The convergence problems can be cured by using good starting values for the Markov chain. This can be done by first doing a maximum a posteriori (MAP) estimate, and then starting the Markov chain from there. The MAP step is computationally inexpensive and leads to a converging Markov chain with reproducible results for both variants of your code. For reference and comparison: The values I see for the four mu parameters are around 0.94 / 0.86 / 0.72 and 0.71.

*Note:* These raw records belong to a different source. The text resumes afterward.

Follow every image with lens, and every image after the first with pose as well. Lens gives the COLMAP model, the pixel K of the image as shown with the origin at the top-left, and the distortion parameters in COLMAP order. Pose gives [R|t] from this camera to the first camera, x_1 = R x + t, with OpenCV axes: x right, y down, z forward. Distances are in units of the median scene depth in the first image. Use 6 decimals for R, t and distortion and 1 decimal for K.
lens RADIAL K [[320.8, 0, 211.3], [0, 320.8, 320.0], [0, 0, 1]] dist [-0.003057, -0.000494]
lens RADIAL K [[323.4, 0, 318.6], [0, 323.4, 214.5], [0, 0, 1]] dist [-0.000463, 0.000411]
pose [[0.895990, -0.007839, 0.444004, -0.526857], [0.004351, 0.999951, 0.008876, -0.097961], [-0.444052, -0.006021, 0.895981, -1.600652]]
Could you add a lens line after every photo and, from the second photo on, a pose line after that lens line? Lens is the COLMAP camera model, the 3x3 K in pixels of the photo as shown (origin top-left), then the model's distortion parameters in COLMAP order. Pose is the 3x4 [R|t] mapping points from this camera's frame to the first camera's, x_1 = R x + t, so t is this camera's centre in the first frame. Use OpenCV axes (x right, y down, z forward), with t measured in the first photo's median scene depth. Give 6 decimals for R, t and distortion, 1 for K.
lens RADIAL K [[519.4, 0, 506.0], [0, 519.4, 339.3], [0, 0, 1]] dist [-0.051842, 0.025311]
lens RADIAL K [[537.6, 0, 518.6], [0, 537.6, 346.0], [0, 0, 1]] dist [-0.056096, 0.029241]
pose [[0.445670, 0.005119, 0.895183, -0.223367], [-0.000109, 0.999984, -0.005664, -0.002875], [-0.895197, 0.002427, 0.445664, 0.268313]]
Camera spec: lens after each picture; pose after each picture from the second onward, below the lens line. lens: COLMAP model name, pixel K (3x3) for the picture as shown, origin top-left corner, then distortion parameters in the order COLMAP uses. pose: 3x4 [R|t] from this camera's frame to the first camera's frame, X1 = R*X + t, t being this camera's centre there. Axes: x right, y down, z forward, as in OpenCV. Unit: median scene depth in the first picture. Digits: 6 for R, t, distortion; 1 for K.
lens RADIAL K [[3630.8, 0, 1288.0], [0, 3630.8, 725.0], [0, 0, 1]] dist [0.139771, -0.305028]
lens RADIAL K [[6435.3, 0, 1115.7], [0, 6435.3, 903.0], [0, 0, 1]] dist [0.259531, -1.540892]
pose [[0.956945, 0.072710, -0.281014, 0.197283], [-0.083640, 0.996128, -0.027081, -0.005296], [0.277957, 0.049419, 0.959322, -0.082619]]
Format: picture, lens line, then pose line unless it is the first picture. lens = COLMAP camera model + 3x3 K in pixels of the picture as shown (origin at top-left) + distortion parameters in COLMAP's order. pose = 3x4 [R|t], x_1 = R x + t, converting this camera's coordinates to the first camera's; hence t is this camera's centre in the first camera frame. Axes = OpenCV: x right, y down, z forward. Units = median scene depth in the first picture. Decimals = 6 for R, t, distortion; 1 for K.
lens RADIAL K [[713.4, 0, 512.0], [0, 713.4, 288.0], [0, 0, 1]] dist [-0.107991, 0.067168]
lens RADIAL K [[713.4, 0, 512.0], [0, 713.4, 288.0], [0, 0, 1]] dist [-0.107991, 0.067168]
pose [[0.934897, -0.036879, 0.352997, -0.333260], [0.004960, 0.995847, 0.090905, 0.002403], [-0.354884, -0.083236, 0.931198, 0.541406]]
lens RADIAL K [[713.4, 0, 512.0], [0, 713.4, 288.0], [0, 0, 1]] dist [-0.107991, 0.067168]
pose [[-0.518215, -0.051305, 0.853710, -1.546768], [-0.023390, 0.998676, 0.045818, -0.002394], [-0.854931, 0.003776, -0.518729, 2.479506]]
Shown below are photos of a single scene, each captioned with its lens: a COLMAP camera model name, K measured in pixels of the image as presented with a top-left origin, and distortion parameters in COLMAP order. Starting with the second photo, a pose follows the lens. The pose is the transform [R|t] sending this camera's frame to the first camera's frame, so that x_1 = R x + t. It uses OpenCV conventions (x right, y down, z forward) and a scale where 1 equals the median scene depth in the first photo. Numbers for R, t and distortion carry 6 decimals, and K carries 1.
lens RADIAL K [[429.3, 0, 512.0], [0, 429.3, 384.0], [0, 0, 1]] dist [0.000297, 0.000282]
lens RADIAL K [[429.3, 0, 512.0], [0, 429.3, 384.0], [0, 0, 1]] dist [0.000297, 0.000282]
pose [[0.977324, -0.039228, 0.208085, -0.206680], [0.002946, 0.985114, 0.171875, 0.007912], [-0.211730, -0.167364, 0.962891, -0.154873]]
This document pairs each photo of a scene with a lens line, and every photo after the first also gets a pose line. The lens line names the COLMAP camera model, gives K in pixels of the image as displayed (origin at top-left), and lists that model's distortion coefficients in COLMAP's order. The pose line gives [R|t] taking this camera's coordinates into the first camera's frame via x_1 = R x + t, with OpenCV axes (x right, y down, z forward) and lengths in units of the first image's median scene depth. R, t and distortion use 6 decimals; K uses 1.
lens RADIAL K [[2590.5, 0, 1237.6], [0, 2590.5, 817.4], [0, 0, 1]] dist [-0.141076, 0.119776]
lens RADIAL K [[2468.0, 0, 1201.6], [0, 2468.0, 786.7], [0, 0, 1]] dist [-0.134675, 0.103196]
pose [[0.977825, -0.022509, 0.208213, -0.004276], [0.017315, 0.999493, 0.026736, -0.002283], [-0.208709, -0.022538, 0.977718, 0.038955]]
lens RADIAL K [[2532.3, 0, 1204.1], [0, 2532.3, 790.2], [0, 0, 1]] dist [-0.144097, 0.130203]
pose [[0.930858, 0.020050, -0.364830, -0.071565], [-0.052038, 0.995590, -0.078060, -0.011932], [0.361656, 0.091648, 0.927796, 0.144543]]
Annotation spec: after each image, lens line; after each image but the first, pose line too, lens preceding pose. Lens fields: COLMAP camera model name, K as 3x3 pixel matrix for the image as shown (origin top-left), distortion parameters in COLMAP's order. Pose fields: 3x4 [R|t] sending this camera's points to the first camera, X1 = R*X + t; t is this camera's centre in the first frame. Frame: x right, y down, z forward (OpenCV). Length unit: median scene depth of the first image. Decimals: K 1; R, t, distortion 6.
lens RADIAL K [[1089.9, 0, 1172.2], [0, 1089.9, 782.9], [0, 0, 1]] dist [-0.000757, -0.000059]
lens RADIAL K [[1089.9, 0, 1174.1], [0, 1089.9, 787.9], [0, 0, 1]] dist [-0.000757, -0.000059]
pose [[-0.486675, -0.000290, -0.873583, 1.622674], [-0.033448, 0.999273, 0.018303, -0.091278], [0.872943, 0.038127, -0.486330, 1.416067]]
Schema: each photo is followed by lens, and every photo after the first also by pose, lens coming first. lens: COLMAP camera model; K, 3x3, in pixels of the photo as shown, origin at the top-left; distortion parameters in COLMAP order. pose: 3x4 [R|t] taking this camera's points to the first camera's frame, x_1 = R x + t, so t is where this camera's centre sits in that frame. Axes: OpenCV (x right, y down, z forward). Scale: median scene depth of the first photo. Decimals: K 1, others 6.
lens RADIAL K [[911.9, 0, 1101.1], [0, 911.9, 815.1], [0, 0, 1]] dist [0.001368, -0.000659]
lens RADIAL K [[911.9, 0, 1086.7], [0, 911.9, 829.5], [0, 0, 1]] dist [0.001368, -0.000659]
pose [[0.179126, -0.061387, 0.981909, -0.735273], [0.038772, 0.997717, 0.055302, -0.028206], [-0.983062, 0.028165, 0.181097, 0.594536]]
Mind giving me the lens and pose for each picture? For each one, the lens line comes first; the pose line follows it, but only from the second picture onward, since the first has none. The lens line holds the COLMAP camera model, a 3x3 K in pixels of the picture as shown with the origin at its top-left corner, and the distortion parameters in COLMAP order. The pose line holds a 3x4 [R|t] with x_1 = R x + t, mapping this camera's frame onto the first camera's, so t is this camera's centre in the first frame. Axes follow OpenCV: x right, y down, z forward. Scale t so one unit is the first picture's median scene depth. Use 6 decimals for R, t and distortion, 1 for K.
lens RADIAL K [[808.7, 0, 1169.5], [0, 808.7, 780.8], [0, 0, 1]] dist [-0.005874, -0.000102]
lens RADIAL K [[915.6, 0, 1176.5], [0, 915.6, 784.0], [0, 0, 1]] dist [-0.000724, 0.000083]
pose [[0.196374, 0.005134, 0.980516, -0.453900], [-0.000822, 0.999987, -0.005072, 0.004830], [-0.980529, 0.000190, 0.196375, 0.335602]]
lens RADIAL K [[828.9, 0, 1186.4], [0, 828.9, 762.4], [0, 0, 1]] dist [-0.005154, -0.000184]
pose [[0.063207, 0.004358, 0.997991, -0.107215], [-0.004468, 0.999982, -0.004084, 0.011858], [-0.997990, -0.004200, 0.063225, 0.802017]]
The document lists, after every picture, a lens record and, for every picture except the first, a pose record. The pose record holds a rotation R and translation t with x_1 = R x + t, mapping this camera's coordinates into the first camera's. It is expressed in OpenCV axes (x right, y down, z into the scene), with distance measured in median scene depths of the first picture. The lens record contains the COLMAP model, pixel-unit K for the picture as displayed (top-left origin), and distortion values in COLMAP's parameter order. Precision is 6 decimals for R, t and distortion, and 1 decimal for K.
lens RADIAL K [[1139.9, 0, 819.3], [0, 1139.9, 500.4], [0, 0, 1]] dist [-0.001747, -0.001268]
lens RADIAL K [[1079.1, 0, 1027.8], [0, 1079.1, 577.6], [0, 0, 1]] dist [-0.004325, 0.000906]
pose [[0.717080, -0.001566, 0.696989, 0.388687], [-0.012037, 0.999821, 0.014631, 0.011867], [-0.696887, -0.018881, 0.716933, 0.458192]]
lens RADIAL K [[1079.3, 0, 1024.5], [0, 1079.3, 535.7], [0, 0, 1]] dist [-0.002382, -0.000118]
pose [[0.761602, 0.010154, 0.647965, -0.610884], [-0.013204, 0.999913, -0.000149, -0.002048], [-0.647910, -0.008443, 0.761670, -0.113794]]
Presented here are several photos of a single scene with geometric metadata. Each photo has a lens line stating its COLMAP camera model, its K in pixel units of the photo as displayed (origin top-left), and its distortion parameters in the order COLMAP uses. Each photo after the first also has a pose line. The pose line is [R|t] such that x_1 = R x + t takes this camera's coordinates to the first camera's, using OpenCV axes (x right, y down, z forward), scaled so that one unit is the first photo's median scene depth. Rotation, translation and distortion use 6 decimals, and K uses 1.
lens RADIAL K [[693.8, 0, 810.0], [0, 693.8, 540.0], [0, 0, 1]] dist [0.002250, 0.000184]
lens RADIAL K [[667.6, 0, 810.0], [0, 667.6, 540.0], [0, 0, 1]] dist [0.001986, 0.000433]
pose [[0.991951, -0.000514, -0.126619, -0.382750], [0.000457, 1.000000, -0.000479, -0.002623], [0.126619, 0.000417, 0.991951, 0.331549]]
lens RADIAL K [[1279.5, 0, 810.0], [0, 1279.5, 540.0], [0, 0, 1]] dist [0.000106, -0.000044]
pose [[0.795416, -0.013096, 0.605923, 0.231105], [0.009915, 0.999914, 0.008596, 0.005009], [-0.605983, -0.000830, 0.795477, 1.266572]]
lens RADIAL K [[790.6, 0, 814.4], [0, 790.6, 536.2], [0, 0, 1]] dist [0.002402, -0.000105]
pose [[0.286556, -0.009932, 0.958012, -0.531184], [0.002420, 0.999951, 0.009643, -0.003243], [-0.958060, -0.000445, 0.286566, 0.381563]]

You can do the MAP estimation by inserting the following two lines of code right after the line in which you define your model with "model=pm.Model(...":
map_ = pm.MAP(model)
map_.fit()
This technique is covered in more detail in Cameron Davidson-Pilon's Bayesian Methods for Hackers, together with other helpful topics around PyMC.